Names of the firefighters who were killed and injured were not immediately released.
Thick smoke blanketed the small RV park, where as many as 400 people were stranded, authorities said.
Residents fled in the middle of the night, sometimes driving straight through the flames, with horses, and even llamas in tow, Whitaker reports.
Van Brunt said people were advised to "watch the news and stay comfy."
The fire was stymied by a firebreak created around Poppet Flat and the RV park years earlier, sheriff's Cpl. Todd Garvin said.
"This is a safe haven here. That was cleared about six years ago and it still works. It's amazing," Garvin said.
"We're sad because we didn't have time to get our animals," Desirrah Adkins said.
This year, almost 9.5 million acres have burned in the United States — more than any year since records have been kept, CBS News reports.

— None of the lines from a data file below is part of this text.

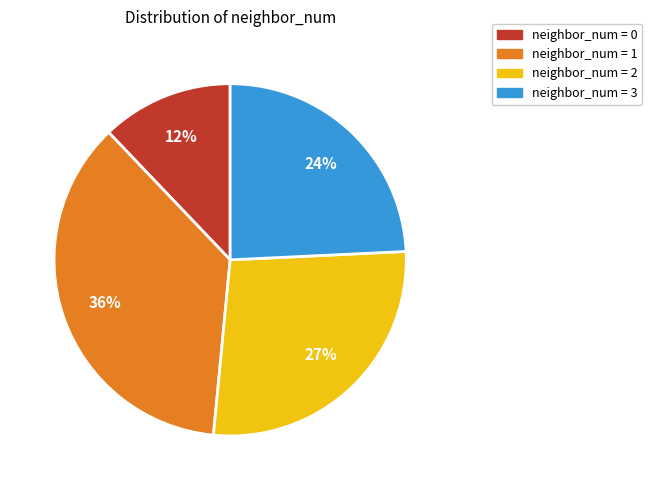

Rank the categories by value from lowest to highest.

neighbor_num = 0, neighbor_num = 3, neighbor_num = 2, neighbor_num = 1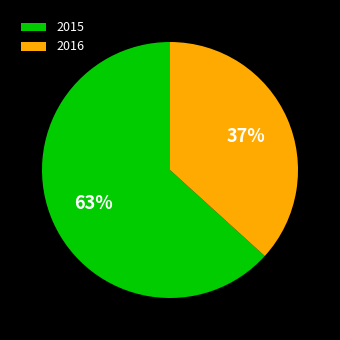

The 2015 slice represents 58% of the pie. True or false?

False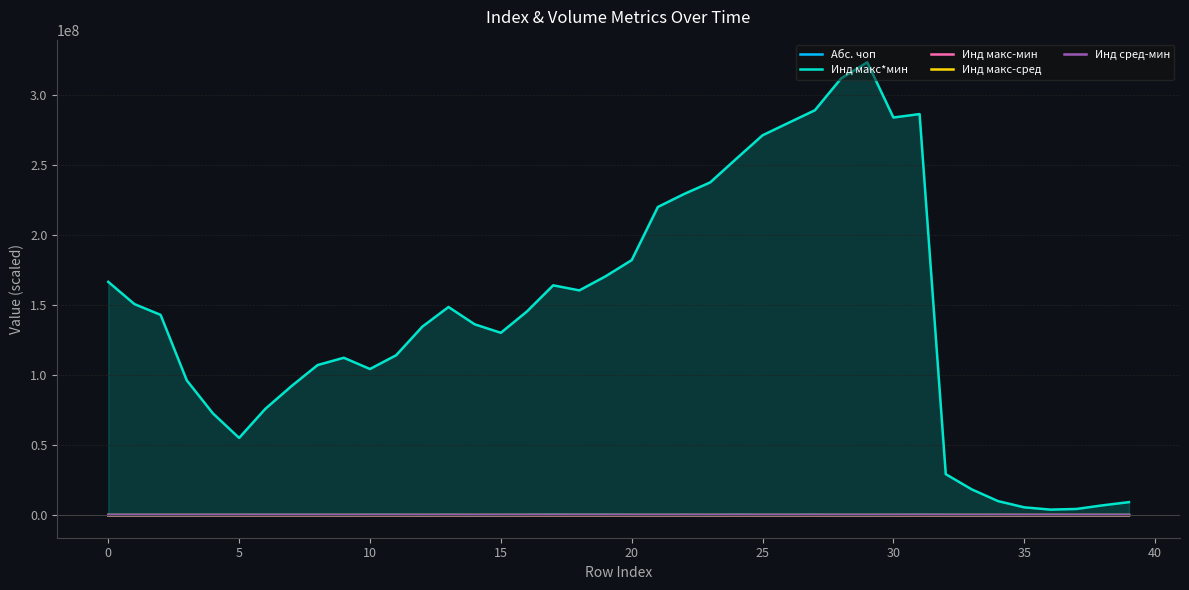

What is the difference between the maximum and second lowest values in the Инд макс-сред series?

859.2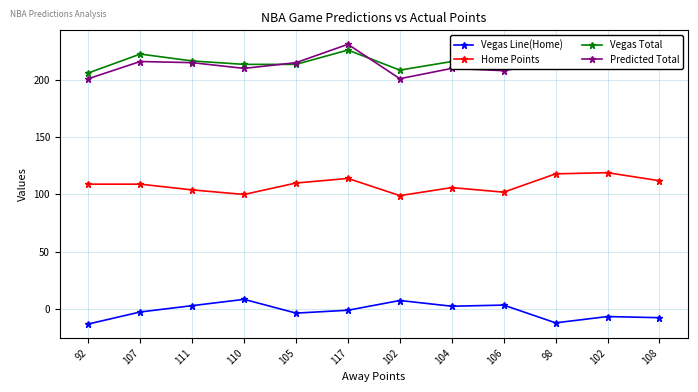

Rank the categories by Vegas Line(Home) value from highest to lowest.

110, 102, 106, 111, 104, 117, 107, 105, 102, 108, 98, 92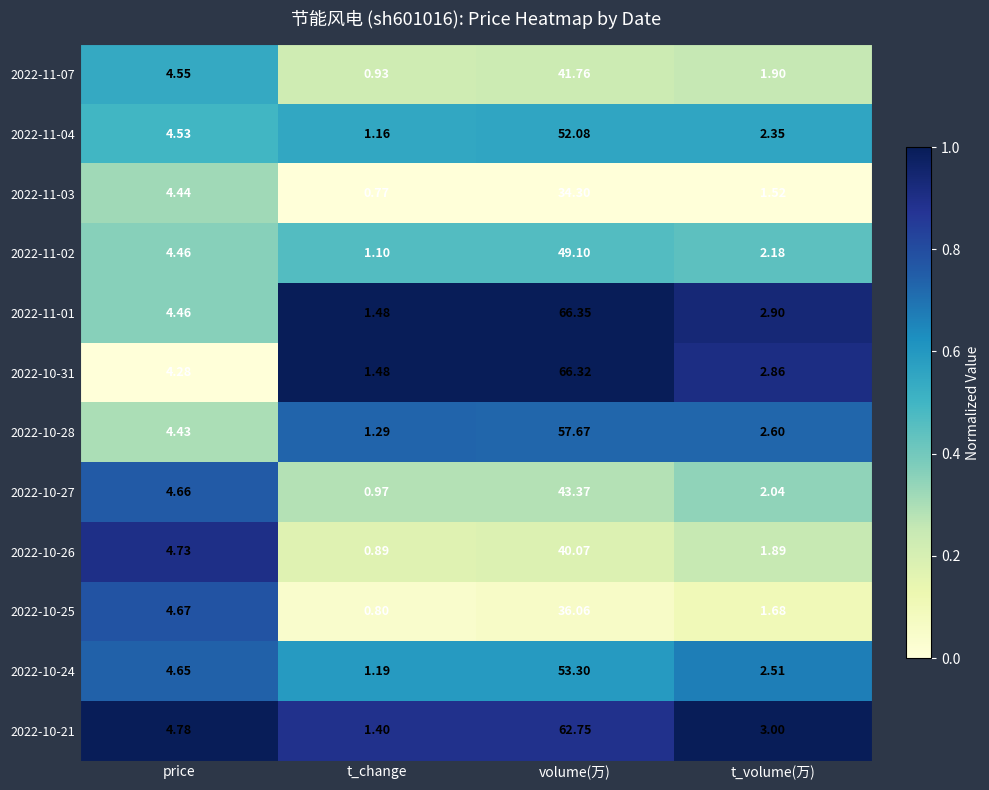

What is the total value across all series at t_volume(万)?

27.4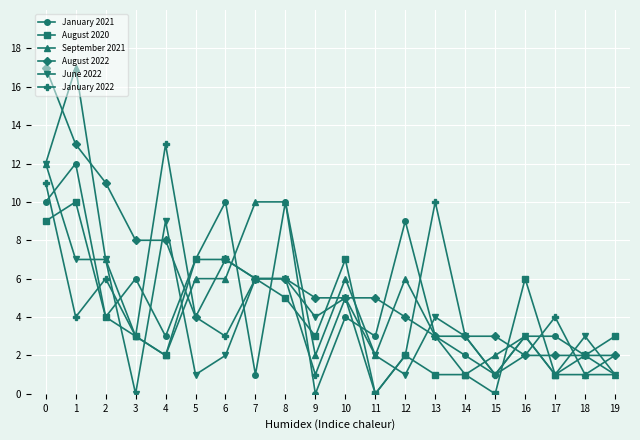

How many categories are shown in the chart?

20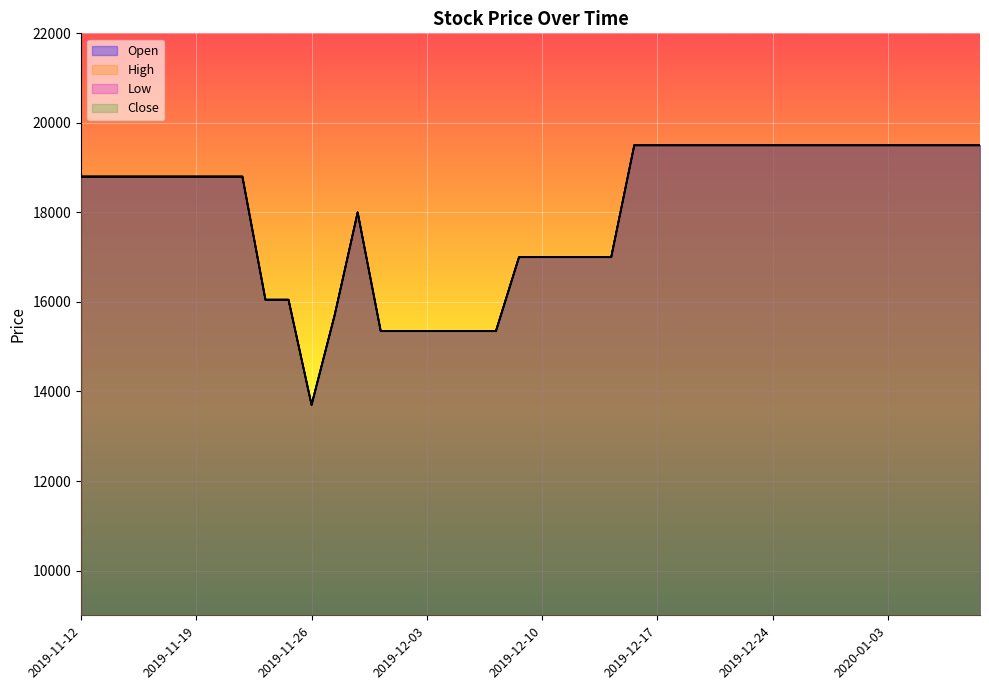

What position from the right is 2019-12-04?

24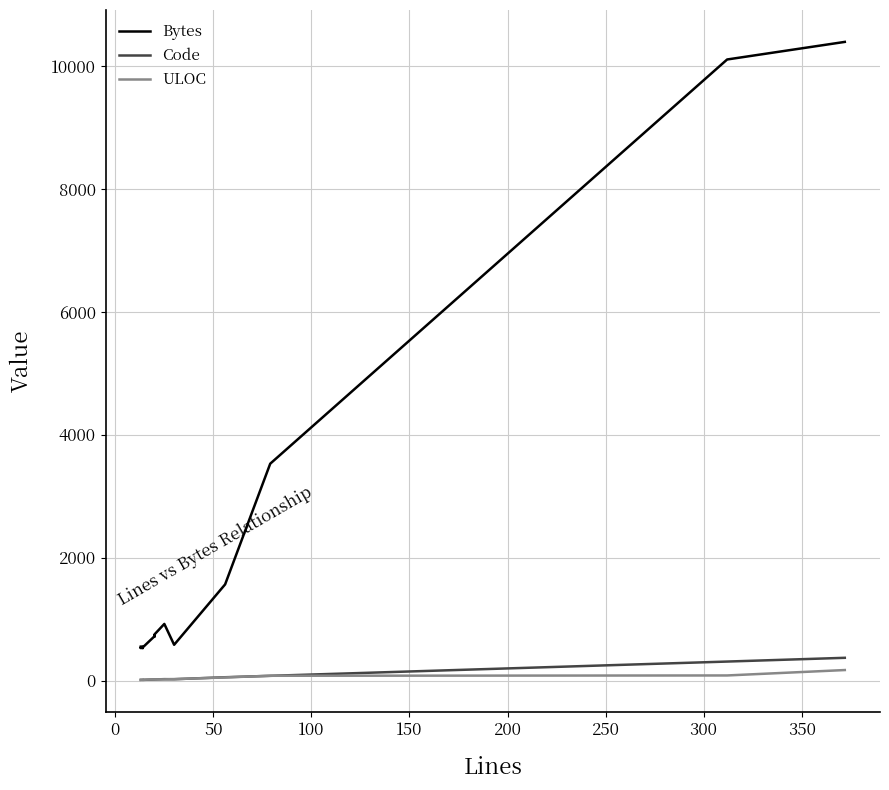

True or false: ULOC has a value of 29 at 400.

False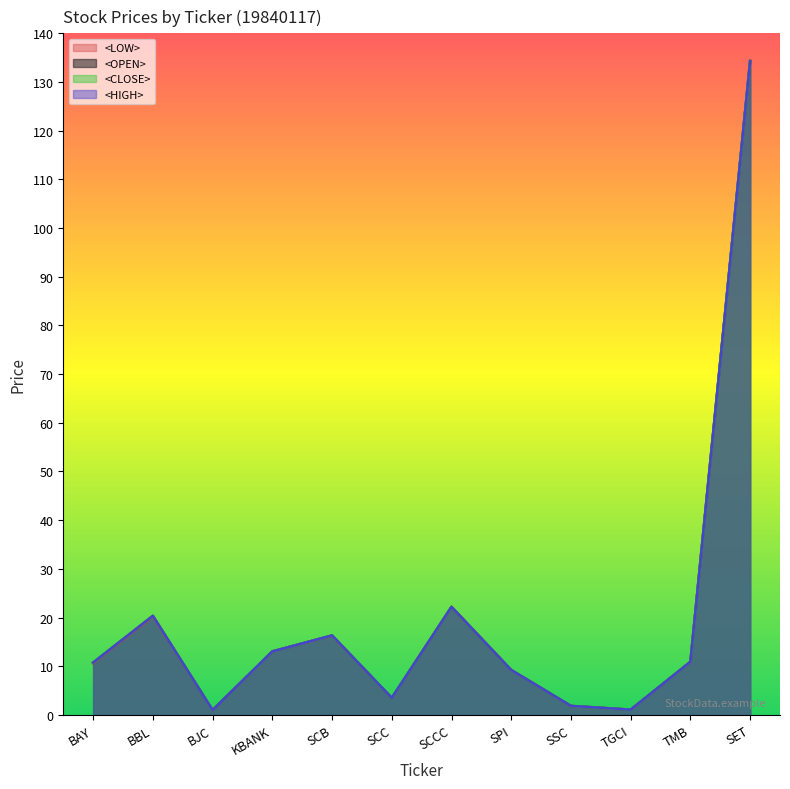

Where does the <LOW> series first go above 10?

BAY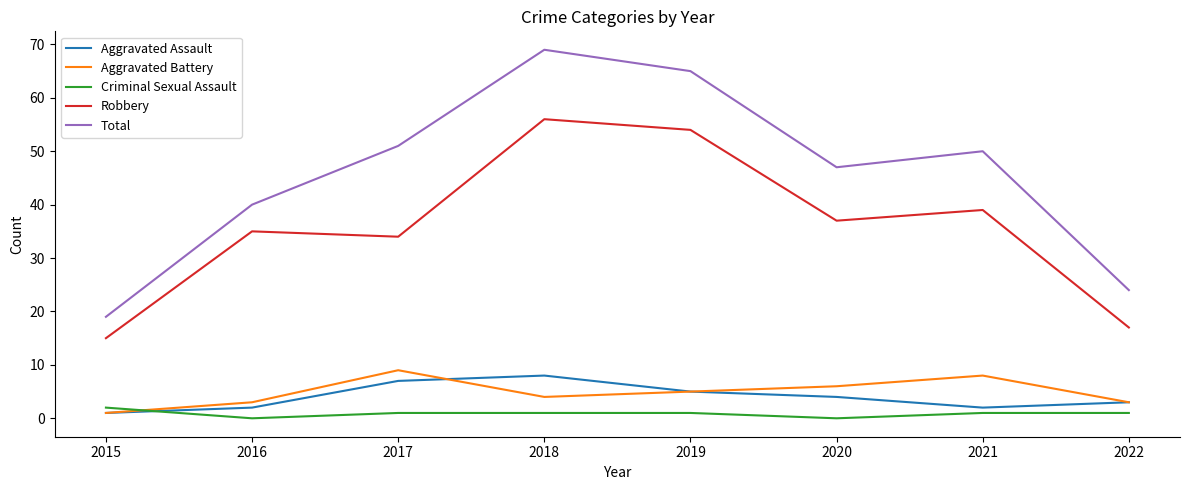

The Total series shows 31 at 2015. True or false?

False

The fire was burning in a valley with a few scattered ranch homes, but the hamlets of Poppet Ranch and Twin Pines were evacuated along with a juvenile center, Twin Pines Boys Ranch.
In all, nearly 700 people were evacuated, Gov. Arnold Schwarzenegger told reporters in Sacramento. Schwarzenegger signed an emergency proclamation designed to free up state resources to help fight the blaze and make Riverside County eligible for financial assistance.
"The biggest concern is if it gets over the hills," Becky Luther, a spokeswoman for the Riverside County Fire Department. "That's where all of the homes are."
Officials worried the fire could reach an area of the San Bernardino National Forest where a bark beetle infestation had killed trees that could easily fuel a blaze. In the valley where the fire was burning Thursday morning, the ground cover is mostly grass and chaparral that burns hot and quick, allowing the fire to spread quickly but with little staying power, Luther said.
An emergency evacuation center was set up at Banning Community Center, near Cabazon, where the fire was raging.
Timo Hargu, 61, said he rushed from his hilltop home with his two dogs after he looked out a window and saw fire burning toward him in a valley. "The whole thing was ablaze with flame," he said. "It was the most spectacular view. A terrible view, but spectacular."
Cabazon is about 90 miles east of Los Angeles and 17 miles northwest of Palm Springs in Riverside County.